What remains to be seen is what result would occur in a case where, like in Tim Hortons, the franchisor made a calculated decision to enact system-wide changes to maintain the health and viability of the franchise system, but, like in Dunkin' Donuts, the system suffered a decline in the face of competition from other brands. What if, despite the wealth of evidence in Tim Hortons supporting the well-intentioned decision making behind "Always Fresh", and the finding that Tim Hortons was within the confines of the franchise agreements, the move had not produced the intended result of increasing franchisee profitability and success? Would a court taking a similar view to that of the Quebec court in Dunkin' Donuts find the franchisor's actions to be valid regardless of the outcome? Or would the court find the franchisor had not acted quickly or decisively enough to remain relevant and competitive in the QSR market? The curious logic of Dunkin' Donuts certainly raises the question of how far the court will step in to decide exactly what the franchisor's obligation to "protect and enhance" the brand requires. How close will the court come to second-guessing the business judgment of franchisors when well-intentioned changes go awry or fail to live up to expectations? As always, future cases will be determined on the unique facts of each case and the terms of the agreements at issue, but for now the "Donut Wars" gives us at least one important lesson – in a dynamic and competitive QSR market, franchisors must certainly strive to adapt to change.
* Orginally published in the May 2013 (Vol 17, No 1) edition of International Franchising, the International Bar Association's franchising newsletter.
1. Fairview Donut Ltd. v. TDL Group Corp. Ltd., 2012 ONSC 1252 [Tim Hortons OSCJ]; aff'd by 2012 ONCA 867 [Tim Hortons ONCA].
2. Bertico Inc. c.

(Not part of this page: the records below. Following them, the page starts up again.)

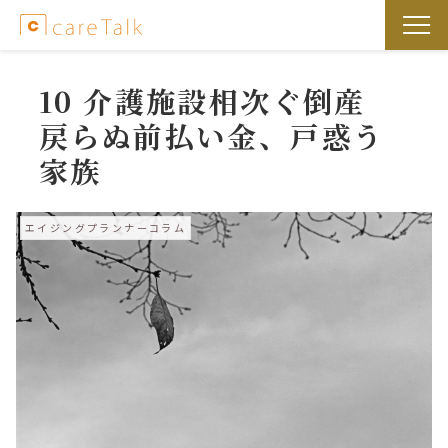
10 介護施設相次ぐ倒産
戻らぬ前払い金、戸惑う
家族
エイジングプランナーコラム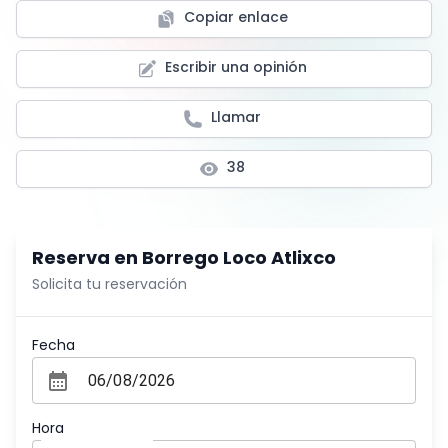
Copiar enlace
Escribir una opinión
Llamar
38
Reserva en
Borrego Loco Atlixco
Solicita tu reservación
Fecha
Hora
Selecciona la hora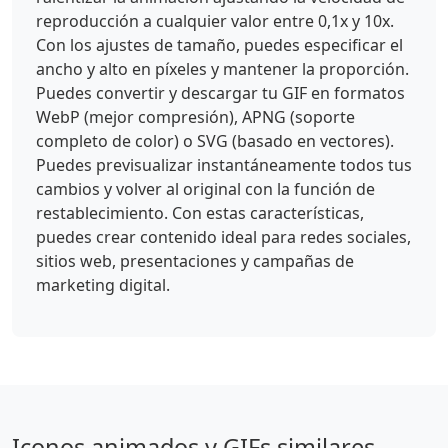
reproducción a cualquier valor entre 0,1x y 10x.
Con los ajustes de tamaño, puedes especificar el
ancho y alto en píxeles y mantener la proporción.
Puedes convertir y descargar tu GIF en formatos
WebP (mejor compresión), APNG (soporte
completo de color) o SVG (basado en vectores).
Puedes previsualizar instantáneamente todos tus
cambios y volver al original con la función de
restablecimiento. Con estas características,
puedes crear contenido ideal para redes sociales,
sitios web, presentaciones y campañas de
marketing digital.
Iconos animados y GIFs similares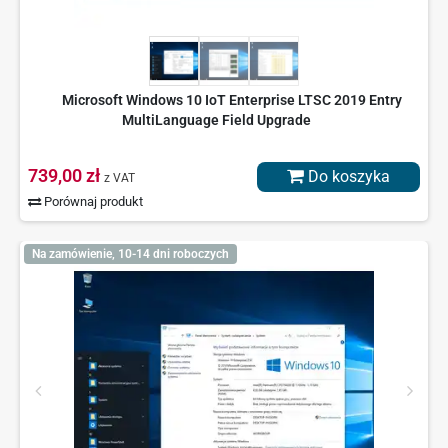
Microsoft Windows 10 IoT Enterprise LTSC 2019 Entry
MultiLanguage Field Upgrade
739,00 zł
Do koszyka
z VAT
Porównaj produkt
Na zamówienie, 10-14 dni roboczych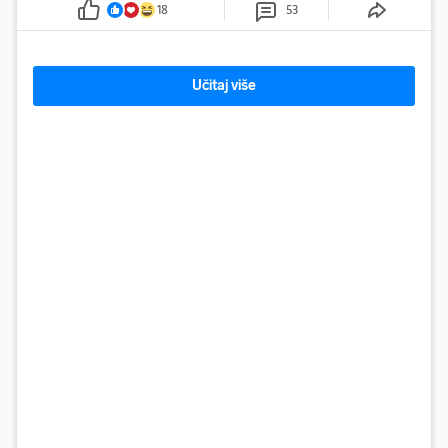
18
53
Učitaj više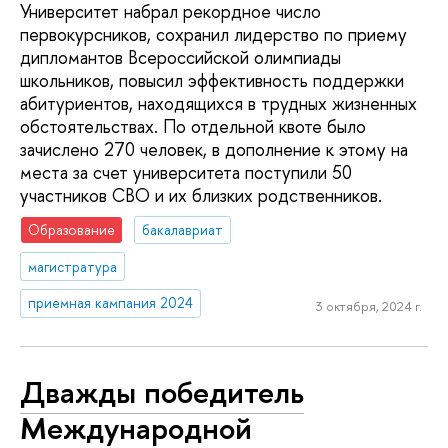
Университет набрал рекордное число
первокурсников, сохранил лидерство по приему
дипломантов Всероссийской олимпиады
школьников, повысил эффективность поддержки
абитуриентов, находящихся в трудных жизненных
обстоятельствах. По отдельной квоте было
зачислено 270 человек, в дополнение к этому на
места за счет университета поступили 50
участников СВО и их близких родственников.
Образование
бакалавриат
магистратура
приемная кампания 2024
3 октября, 2024 г.
Дважды победитель
Международной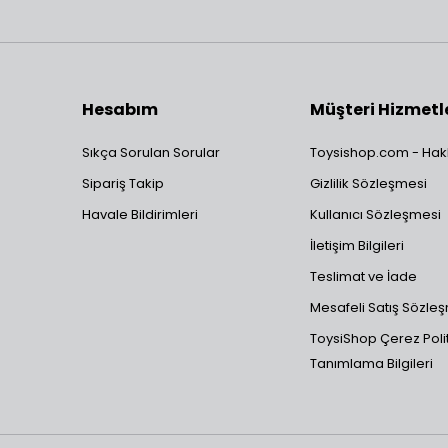
Hesabım
Müşteri Hizmetl
Sıkça Sorulan Sorular
Toysishop.com - Hak
Sipariş Takip
Gizlilik Sözleşmesi
Havale Bildirimleri
Kullanıcı Sözleşmesi
İletişim Bilgileri
Teslimat ve İade
Mesafeli Satış Sözle
ToysiShop Çerez Polit
Tanımlama Bilgileri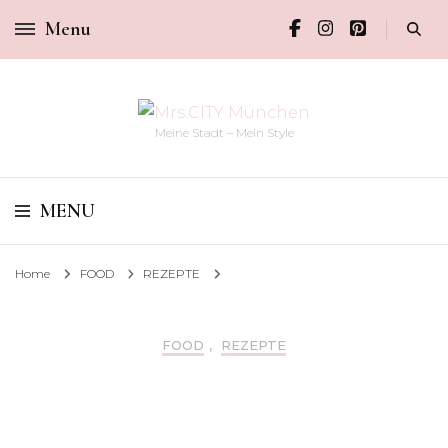
Menu
Meine Stadt – Mein Style
MENU
Home
FOOD
REZEPTE
FOOD
,
REZEPTE
REZEPTE: HAPPY & HEALTHY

Dunkin' Brands Canada Ltd., 2012 QCCS 2809 [Dunkin' Donuts].
3. The court did certify the action as a class proceeding, but that certification was rendered moot as a result of the summary judgment decision.
4. Tim Hortons OSCJ, supra at para. 679.
5 Tim Hortons OSCJ, supra at para. 428.
6. Tim Hortons ONCA, supra at para. 5.
7. Tim Hortons ONCA, supra at para. 6.
8 Fairview Donut Inc. v. TDL Group Corp. Ltd., 2013 CarswellOnt 1782 (SCC).
9. Dunkin Donuts, supra at paras, 1, 128.
10. Dunkin Donuts, supra at para. 30.
11. Dunkin Donuts, supra at para. 38.
12. Dunkin Donuts, supra at para. 71.
13. Dunkin Donuts, supra at paras 57-58.
14. Dunkin Donuts, supra at para. 96.
15. For discussion of the "Business Judgment Rule" in Canadian law see BCE Inc. v. 1976 Debenture Holders, 2008 SCC 69; see also Peoples Department Stores Inc. (Trustee of) v. Wise, 2004 SCC 68.
16 Tim Hortons OSCJ, supra at para. 41.